## Problem description
The answer should hold only the lines from the one containing "Department of Agriculture and" through the one containing "Green Street Sidewalk Renewal Design Services" in the entries below, copied exactly, without pictures.

## Data extracts
------------------------------------------------------------
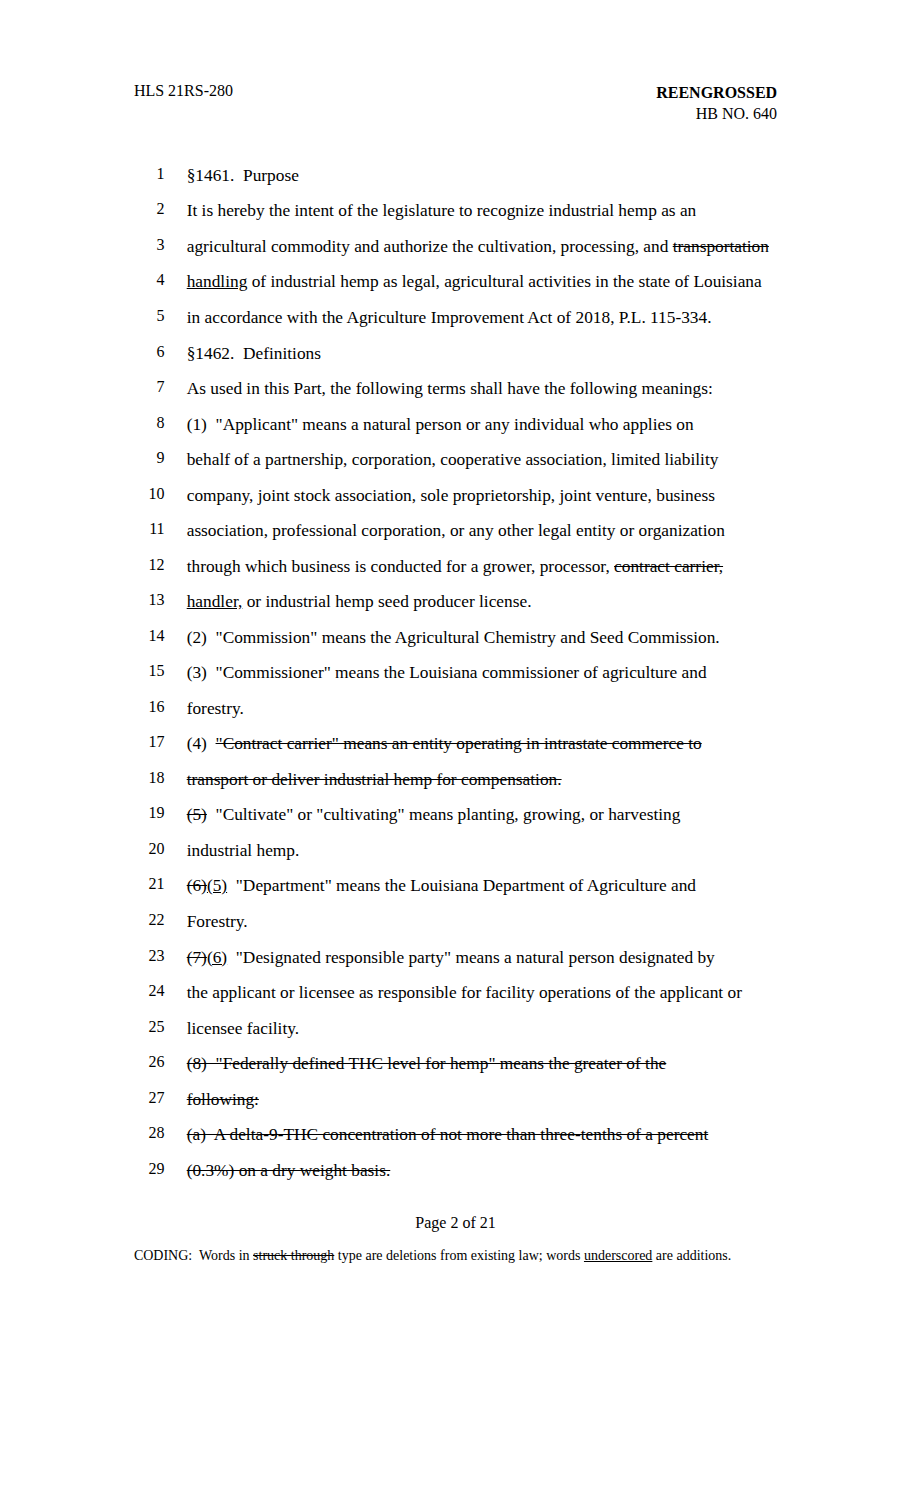HLS 21RS-280
REENGROSSED
HB NO. 640
§1461. Purpose
It is hereby the intent of the legislature to recognize industrial hemp as an
agricultural commodity and authorize the cultivation, processing, and transportation
handling of industrial hemp as legal, agricultural activities in the state of Louisiana
in accordance with the Agriculture Improvement Act of 2018, P.L. 115-334.
§1462. Definitions
As used in this Part, the following terms shall have the following meanings:
(1) "Applicant" means a natural person or any individual who applies on
behalf of a partnership, corporation, cooperative association, limited liability
company, joint stock association, sole proprietorship, joint venture, business
association, professional corporation, or any other legal entity or organization
through which business is conducted for a grower, processor, contract carrier,
handler, or industrial hemp seed producer license.
(2) "Commission" means the Agricultural Chemistry and Seed Commission.
(3) "Commissioner" means the Louisiana commissioner of agriculture and
forestry.
(4) "Contract carrier" means an entity operating in intrastate commerce to
transport or deliver industrial hemp for compensation.
(5) "Cultivate" or "cultivating" means planting, growing, or harvesting
industrial hemp.
(6)(5) "Department" means the Louisiana Department of Agriculture and
Forestry.
(7)(6) "Designated responsible party" means a natural person designated by
the applicant or licensee as responsible for facility operations of the applicant or
licensee facility.
(8) "Federally defined THC level for hemp" means the greater of the
following:
(a) A delta-9-THC concentration of not more than three-tenths of a percent
(0.3%) on a dry weight basis.
Page 2 of 21
CODING: Words in struck through type are deletions from existing law; words underscored are additions.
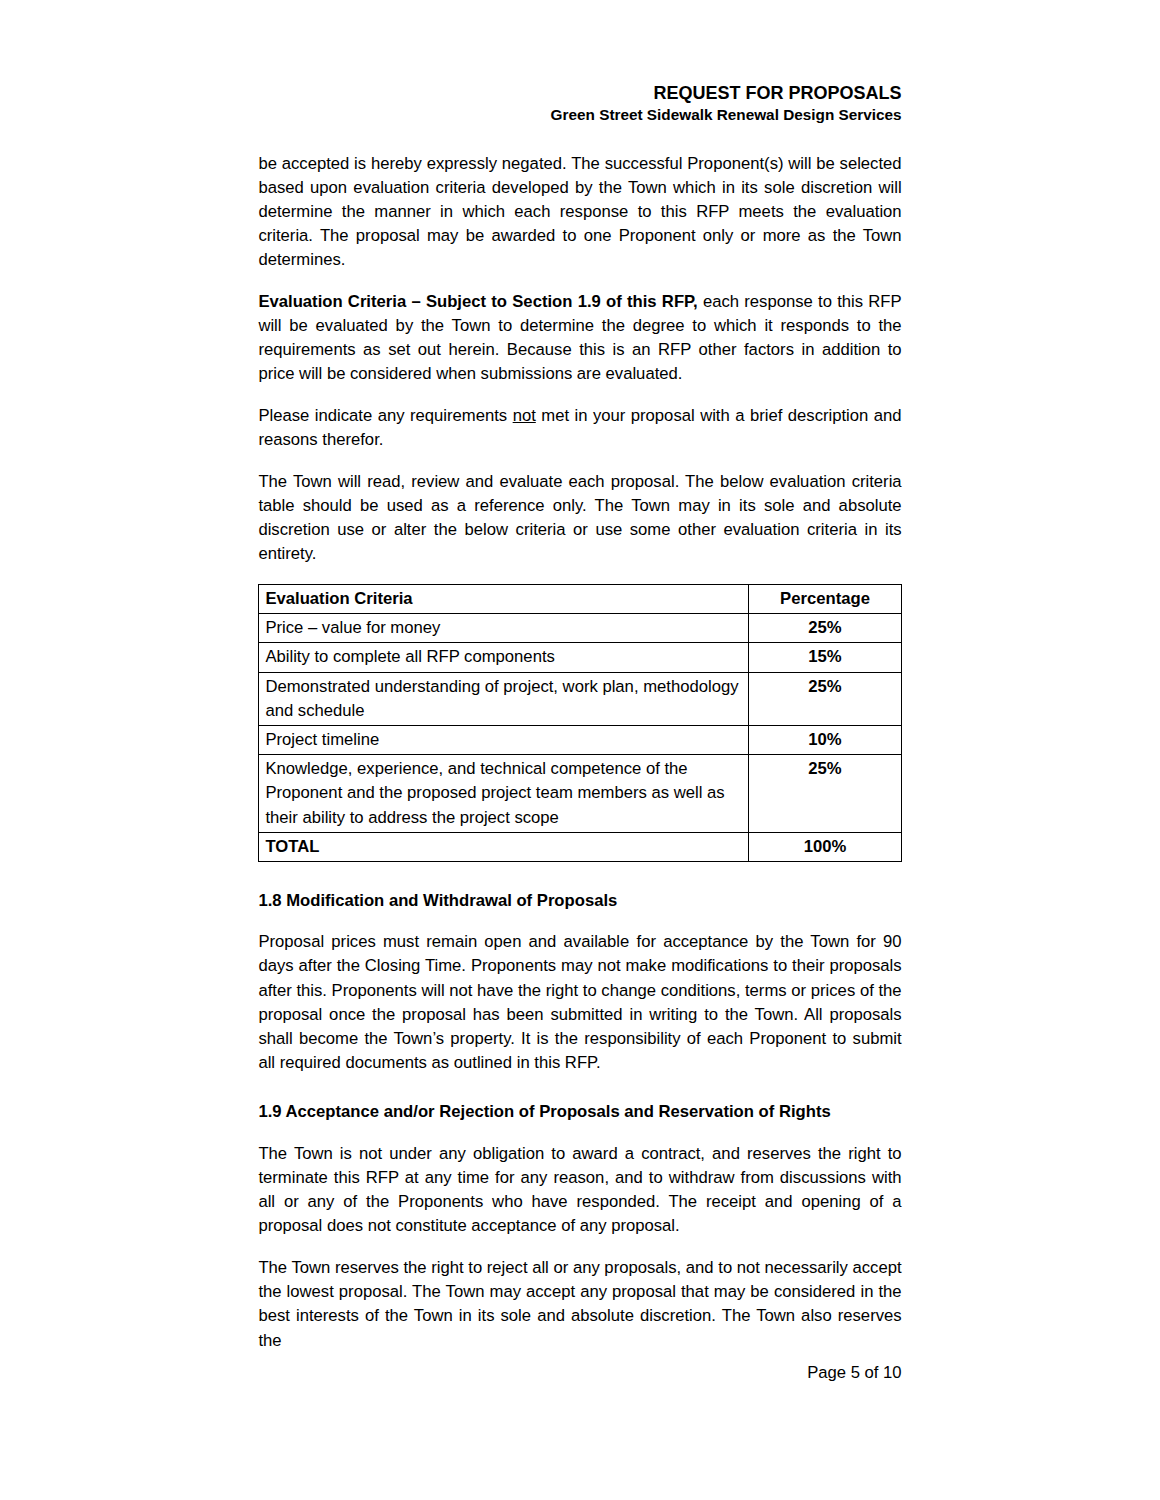REQUEST FOR PROPOSALS
Green Street Sidewalk Renewal Design Services
be accepted is hereby expressly negated. The successful Proponent(s) will be selected based upon evaluation criteria developed by the Town which in its sole discretion will determine the manner in which each response to this RFP meets the evaluation criteria. The proposal may be awarded to one Proponent only or more as the Town determines.
Evaluation Criteria – Subject to Section 1.9 of this RFP, each response to this RFP will be evaluated by the Town to determine the degree to which it responds to the requirements as set out herein. Because this is an RFP other factors in addition to price will be considered when submissions are evaluated.
Please indicate any requirements not met in your proposal with a brief description and reasons therefor.
The Town will read, review and evaluate each proposal. The below evaluation criteria table should be used as a reference only. The Town may in its sole and absolute discretion use or alter the below criteria or use some other evaluation criteria in its entirety.
| Evaluation Criteria | Percentage |
| --- | --- |
| Price – value for money | 25% |
| Ability to complete all RFP components | 15% |
| Demonstrated understanding of project, work plan, methodology and schedule | 25% |
| Project timeline | 10% |
| Knowledge, experience, and technical competence of the Proponent and the proposed project team members as well as their ability to address the project scope | 25% |
| TOTAL | 100% |
1.8 Modification and Withdrawal of Proposals
Proposal prices must remain open and available for acceptance by the Town for 90 days after the Closing Time. Proponents may not make modifications to their proposals after this. Proponents will not have the right to change conditions, terms or prices of the proposal once the proposal has been submitted in writing to the Town. All proposals shall become the Town’s property. It is the responsibility of each Proponent to submit all required documents as outlined in this RFP.
1.9 Acceptance and/or Rejection of Proposals and Reservation of Rights
The Town is not under any obligation to award a contract, and reserves the right to terminate this RFP at any time for any reason, and to withdraw from discussions with all or any of the Proponents who have responded. The receipt and opening of a proposal does not constitute acceptance of any proposal.
The Town reserves the right to reject all or any proposals, and to not necessarily accept the lowest proposal. The Town may accept any proposal that may be considered in the best interests of the Town in its sole and absolute discretion. The Town also reserves the
Page 5 of 10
------------------------------------------------------------
## Written answer
(6)(5) "Department" means the Louisiana Department of Agriculture and
Forestry.
(7)(6) "Designated responsible party" means a natural person designated by
the applicant or licensee as responsible for facility operations of the applicant or
licensee facility.
(8) "Federally defined THC level for hemp" means the greater of the
following:
(a) A delta-9-THC concentration of not more than three-tenths of a percent
(0.3%) on a dry weight basis.
Page 2 of 21
CODING: Words in struck through type are deletions from existing law; words underscored are additions.
REQUEST FOR PROPOSALS
Green Street Sidewalk Renewal Design Services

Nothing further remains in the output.